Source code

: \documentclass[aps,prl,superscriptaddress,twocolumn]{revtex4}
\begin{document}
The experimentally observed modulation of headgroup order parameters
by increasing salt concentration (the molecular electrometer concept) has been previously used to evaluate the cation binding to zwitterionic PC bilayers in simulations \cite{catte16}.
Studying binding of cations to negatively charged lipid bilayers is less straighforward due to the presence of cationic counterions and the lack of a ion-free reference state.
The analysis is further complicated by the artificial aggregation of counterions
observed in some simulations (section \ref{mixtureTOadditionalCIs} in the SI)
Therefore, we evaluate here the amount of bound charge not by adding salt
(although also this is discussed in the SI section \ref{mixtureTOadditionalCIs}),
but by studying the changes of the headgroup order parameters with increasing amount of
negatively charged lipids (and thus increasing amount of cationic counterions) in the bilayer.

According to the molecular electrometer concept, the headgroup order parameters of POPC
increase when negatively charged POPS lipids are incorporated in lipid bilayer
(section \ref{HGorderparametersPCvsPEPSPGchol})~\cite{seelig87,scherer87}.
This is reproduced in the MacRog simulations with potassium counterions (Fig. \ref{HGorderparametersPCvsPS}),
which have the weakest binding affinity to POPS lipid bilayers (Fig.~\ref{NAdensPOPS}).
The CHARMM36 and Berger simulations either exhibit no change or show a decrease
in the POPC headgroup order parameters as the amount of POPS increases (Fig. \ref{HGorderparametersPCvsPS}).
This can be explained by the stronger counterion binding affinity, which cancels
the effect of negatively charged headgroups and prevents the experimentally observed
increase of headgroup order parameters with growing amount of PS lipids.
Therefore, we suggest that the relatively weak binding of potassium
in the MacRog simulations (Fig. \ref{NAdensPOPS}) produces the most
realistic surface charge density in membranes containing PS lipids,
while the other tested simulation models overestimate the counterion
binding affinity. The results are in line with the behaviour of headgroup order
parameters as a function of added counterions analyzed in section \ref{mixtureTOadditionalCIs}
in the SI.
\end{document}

########

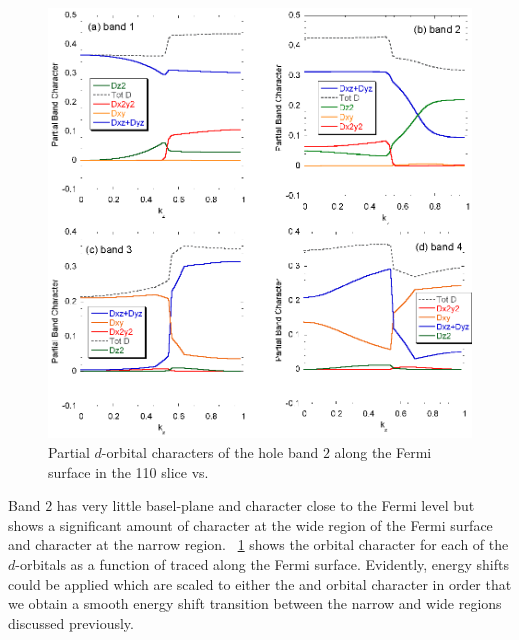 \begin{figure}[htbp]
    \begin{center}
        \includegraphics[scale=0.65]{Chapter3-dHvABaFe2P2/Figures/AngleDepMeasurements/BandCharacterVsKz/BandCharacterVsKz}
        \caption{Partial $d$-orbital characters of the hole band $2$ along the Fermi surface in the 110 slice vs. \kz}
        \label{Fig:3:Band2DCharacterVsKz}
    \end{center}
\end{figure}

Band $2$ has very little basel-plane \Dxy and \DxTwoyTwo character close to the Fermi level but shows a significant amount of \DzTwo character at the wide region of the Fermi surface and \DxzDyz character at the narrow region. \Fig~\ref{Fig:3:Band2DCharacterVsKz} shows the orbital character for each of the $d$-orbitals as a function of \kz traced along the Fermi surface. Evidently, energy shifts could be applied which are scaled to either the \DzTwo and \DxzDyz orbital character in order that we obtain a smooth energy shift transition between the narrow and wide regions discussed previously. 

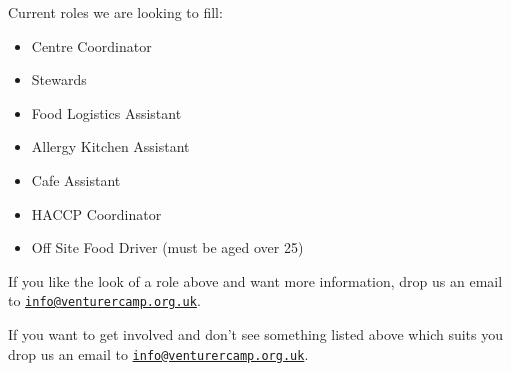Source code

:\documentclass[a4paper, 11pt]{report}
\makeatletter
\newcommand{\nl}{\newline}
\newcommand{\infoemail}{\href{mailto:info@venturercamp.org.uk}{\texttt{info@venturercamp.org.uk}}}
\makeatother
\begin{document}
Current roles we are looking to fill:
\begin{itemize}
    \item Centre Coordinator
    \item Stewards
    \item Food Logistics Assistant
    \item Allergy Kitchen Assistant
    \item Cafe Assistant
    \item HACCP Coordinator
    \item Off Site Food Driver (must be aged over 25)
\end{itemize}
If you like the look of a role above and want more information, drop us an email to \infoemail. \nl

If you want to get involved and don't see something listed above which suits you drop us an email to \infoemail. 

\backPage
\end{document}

########

(What needs to be done): Every line in the data that holds the string "newcommand" should be copied.

(Answer to this problem):
\newcommand{\nl}{\newline}
\newcommand{\infoemail}{\href{mailto:info@venturercamp.org.uk}{\texttt{info@venturercamp.org.uk}}}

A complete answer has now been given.